Western know-how touted in effort to share expertise
The Kyiv-based Farmak pharmaceutical company launched Ukraine’s most sophisticated insulin production last month, thanks in large part to a cooperation pact with American pharmaceutical giant Eli Lilly.
The new production line, launched on Dec. 9, 2005, during an opening ceremony attended by U.S. Ambassador John Herbst, will produce insulin using genetic engineering technologies in accordance with a license from the American corporation.
It will be the only production line of insulin in Ukraine that can boast the standards of a widely regarded transnational company like Eli Lilly, said Farmak officials.
Farmak has invested nearly $9 million into the new production line, designed using know-how provided by Eli Lilly. The launch of the production line also makes for what Farmak officials call a higher level of relations with their American colleagues.
“The opening of the first full-scale production line marks a new stage of partnership relations development between the two companies,” Philya Zhebrovska, president and director of Farmak, said during the opening ceremony.
Zhebrovska said that by “cooperating with one of the world’s leading producers of the human recombinant insulin, Eli Lilly, Farmak has joined a narrow circle of genetically-engineered insulin producers.”
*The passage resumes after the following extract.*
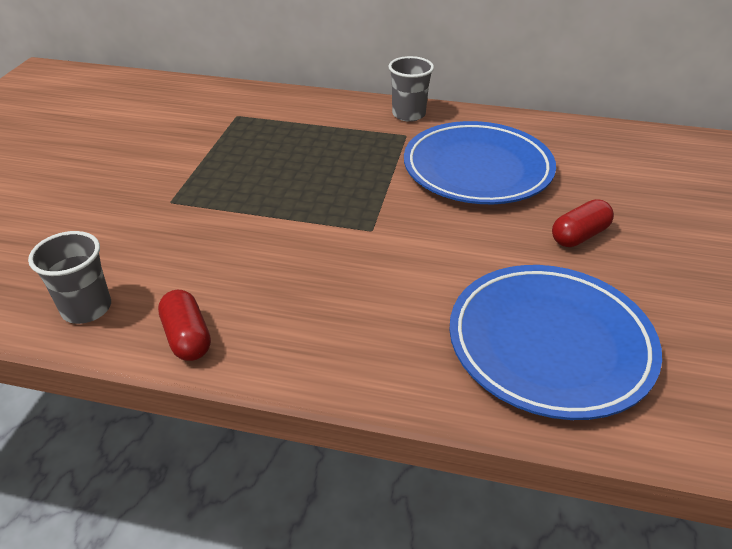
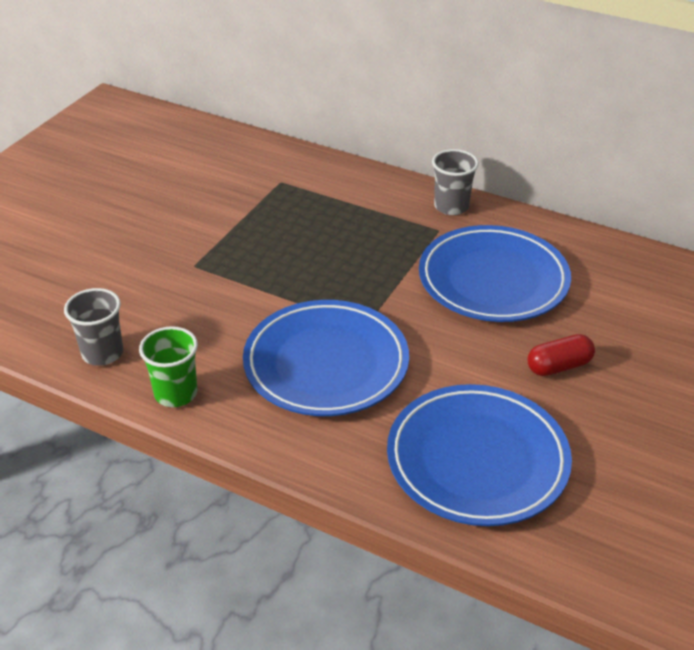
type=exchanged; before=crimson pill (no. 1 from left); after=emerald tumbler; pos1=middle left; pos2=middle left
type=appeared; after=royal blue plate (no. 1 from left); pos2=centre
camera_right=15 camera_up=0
Farmak is one of the largest producers of pharmaceuticals in Ukraine.
Farmak’s manufacturing output comprises 11 percent of Ukraine’s overall medical products market. It initiated its cooperation with Eli Lilly on the planned production line back in 1999.
Originally, Farmak was buying ready-produced insulin flasks from Eli Lilly, later packing and re-selling them under its own trademark. In 2003, both companies inked an agreement yielding Farmak licensing rights to high quality Eli Lilly technology to establish its own insulin production.
A U.S. embassy spokesperson told the Post that “Eli Lilly is the first pharmaceutical company to make this kind of investment into the Ukrainian pharmaceutical industry. In essence, it has made an investment in the form of a technology know-how transfer to Farmak.”
Genetically engineered insulin makes up nearly 30 percent of Ukraine’s insulin market; a small share if one considers that worldwide such insulin accounts for up to 98 percent of sales.
Today, Ukraine’s insulin market is represented by two Ukrainian and two foreign companies. Ukrainian Indar boasts 80 percent market share, while Farmak holds around 18 percent.
Headquartered in Indianapolis, Indiana, Eli Lilly is a leader in medical research and the development of new medicines to help patients living with such diseases as cancer, diabetes, osteoporosis and others.
Large foreign pharmaceutical companies typically set up a business with its own representation office or legal entity in the country, use a Ukrainian agent company, or sign a licensing agreement with a Ukrainian partner, as is the case between Eli Lilly and Farmak.
“While not all international pharmaceutical companies own production plants in Ukraine, the vast majority of them work through representative offices because it is more advantageous and convenient for them,” Vitaliy Kiryk, managing director of Ratiopharm International GmbH’s representative office in Ukraine, told the Post.
In a recent press release, Herbst said that the production of high-tech recombinant human insulin by Farmak is part of a U.S.-Ukrainian agreement and that neither of the countries’ governments spent any money on the initiative. As part of its investment, Farmak has installed a bottling line to facilitate insulin production at international standards. Before actual production started, company employees were sent on internships abroad to learn about production, laboratory equipment was purchased, and an insulin storage system was set up.